_GIVEN TASK A_
Answer these questions from the Hawken thread below, one answer per line, marked the same way:
(i) About how long did the friend take to build the Hawken?
(ii) What barrel does Darkhorse's flintlock turkey rifle have?
(iii) What barrel did fishfryer once shoot well with, using a peep sight?
_GIVEN TASK B_
Transcribe the part of the Hawken thread below that opens with the words containing "## Rabun (Mar" and closes with "beautiful gun !".

-- start READING TEXT --

# Hand made Hawken



## pdsniper (Mar 26, 2019)

Got my Hawken out for Turkey season and was checking the sights on it and when it was laying on the bench I thought it would make for good picture,had a friend several years ago build it for me took him about 18 months to do but it was well worth the wait got real lucky with the wood some of the nicest Tiger Maple I have ever seen it was just a block of wood when he started he did Stirling silver wire inlays and tack work on it and hand made all the hardware as well the lock is off my old Thompson center and it has a Green Mountain barrel


----------



## Rabun (Mar 26, 2019)

You were right...that made a great picture.  I hope you bag a bird with it!  Beautiful gun!


----------



## Hillbilly stalker (Mar 26, 2019)

Wow ! That’s a beautiful gun !


----------



## fishfryer (Mar 26, 2019)

pdsniper said:


> Got my Hawken out for Turkey season and was checking the sights on it and when it was laying on the bench I thought it would make for good picture,had a friend several years ago build it for me took him about 18 months to do but it was well worth the wait got real lucky with the wood some of the nicest Tiger Maple I have ever seen it was just a block of wood when he started he did Stirling silver wire inlays and tack work on it and hand made all the hardware as well the lock is off my old Thompson center and it has a Green Mountain barrel View attachment 963501





pdsniper said:


> Got my Hawken out for Turkey season and was checking the sights on it and when it was laying on the bench I thought it would make for good picture,had a friend several years ago build it for me took him about 18 months to do but it was well worth the wait got real lucky with the wood some of the nicest Tiger Maple I have ever seen it was just a block of wood when he started he did Stirling silver wire inlays and tack work on it and hand made all the hardware as well the lock is off my old Thompson center and it has a Green Mountain barrel View attachment 963501


I missed it if you said the caliber and rate of twist. That is a really nice looking rifle. I've done some really good shooting in the past with a peep sight and A Green Mountain .54 round ball barrel.


----------



## Darkhorse (Mar 26, 2019)

Good man. Doing it the hard way with a traditional rifle. There's only a few of us out there who will hunt turkeys with a ML without a scope. But that peep is almost as good as a scope. When I was younger I could shoot some really tight groups using a peep sight on a centerfire. And that wood is really good to look at too.
I built this flintlock rifle to be my main turkey gun. The only time it gets left at home is when the woods green out so thick I can't see to make a rifle shot. It has a simple peep, a swamped .40 caliber Rice barrel, and set triggers.

-- end READING TEXT --
-- start PROVIDED INFORMATION --

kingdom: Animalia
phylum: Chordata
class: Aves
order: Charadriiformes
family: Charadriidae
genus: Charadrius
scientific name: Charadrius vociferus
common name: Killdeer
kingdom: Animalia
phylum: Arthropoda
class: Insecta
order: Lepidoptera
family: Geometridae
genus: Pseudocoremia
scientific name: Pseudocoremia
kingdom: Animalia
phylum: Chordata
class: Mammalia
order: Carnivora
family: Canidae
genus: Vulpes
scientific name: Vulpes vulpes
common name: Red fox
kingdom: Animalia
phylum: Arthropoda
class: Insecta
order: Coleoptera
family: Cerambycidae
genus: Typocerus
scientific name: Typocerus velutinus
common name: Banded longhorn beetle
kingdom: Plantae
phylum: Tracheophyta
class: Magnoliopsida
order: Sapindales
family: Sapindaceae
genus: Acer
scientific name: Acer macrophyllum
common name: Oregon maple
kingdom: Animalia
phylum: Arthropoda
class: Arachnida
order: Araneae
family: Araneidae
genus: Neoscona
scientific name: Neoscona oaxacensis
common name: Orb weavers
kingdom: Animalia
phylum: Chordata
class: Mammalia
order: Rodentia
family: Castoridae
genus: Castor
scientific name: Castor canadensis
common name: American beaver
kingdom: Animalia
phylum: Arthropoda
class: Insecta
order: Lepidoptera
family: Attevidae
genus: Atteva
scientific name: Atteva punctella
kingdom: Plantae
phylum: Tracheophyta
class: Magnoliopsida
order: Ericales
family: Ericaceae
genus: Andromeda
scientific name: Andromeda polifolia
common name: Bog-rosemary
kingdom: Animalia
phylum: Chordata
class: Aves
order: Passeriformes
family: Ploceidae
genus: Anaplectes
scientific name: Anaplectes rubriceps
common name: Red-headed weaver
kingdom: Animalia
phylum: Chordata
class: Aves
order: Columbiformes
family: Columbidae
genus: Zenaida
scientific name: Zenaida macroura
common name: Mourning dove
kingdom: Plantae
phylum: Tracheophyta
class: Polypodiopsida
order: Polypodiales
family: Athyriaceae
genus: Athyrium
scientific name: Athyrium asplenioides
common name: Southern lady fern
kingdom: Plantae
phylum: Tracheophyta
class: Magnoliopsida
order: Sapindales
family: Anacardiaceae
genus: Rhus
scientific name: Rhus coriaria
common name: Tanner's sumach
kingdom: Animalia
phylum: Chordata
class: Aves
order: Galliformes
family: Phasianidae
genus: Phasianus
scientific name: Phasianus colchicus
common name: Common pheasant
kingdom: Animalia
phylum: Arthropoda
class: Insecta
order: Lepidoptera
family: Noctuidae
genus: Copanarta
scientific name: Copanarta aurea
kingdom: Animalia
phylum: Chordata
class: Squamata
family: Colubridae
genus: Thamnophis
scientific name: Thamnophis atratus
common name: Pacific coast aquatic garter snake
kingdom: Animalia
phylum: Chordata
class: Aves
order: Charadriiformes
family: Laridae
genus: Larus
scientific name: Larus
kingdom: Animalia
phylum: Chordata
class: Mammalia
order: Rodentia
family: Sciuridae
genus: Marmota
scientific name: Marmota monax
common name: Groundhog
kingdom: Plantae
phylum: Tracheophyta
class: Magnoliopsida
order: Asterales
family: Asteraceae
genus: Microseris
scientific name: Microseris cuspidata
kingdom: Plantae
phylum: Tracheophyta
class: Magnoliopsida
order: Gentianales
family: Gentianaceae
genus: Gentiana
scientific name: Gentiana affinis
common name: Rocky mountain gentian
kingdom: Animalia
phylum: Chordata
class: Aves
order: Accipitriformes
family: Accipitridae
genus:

-- end PROVIDED INFORMATION --

_FINISHED ANSWER A_
(i) About 18 months.
(ii) A swamped .40 caliber Rice barrel.
(iii) A Green Mountain .54 round ball barrel.

_FINISHED ANSWER B_
## Rabun (Mar 26, 2019)

You were right...that made a great picture.  I hope you bag a bird with it!  Beautiful gun!


----------



## Hillbilly stalker (Mar 26, 2019)

Wow ! That’s a beautiful gun !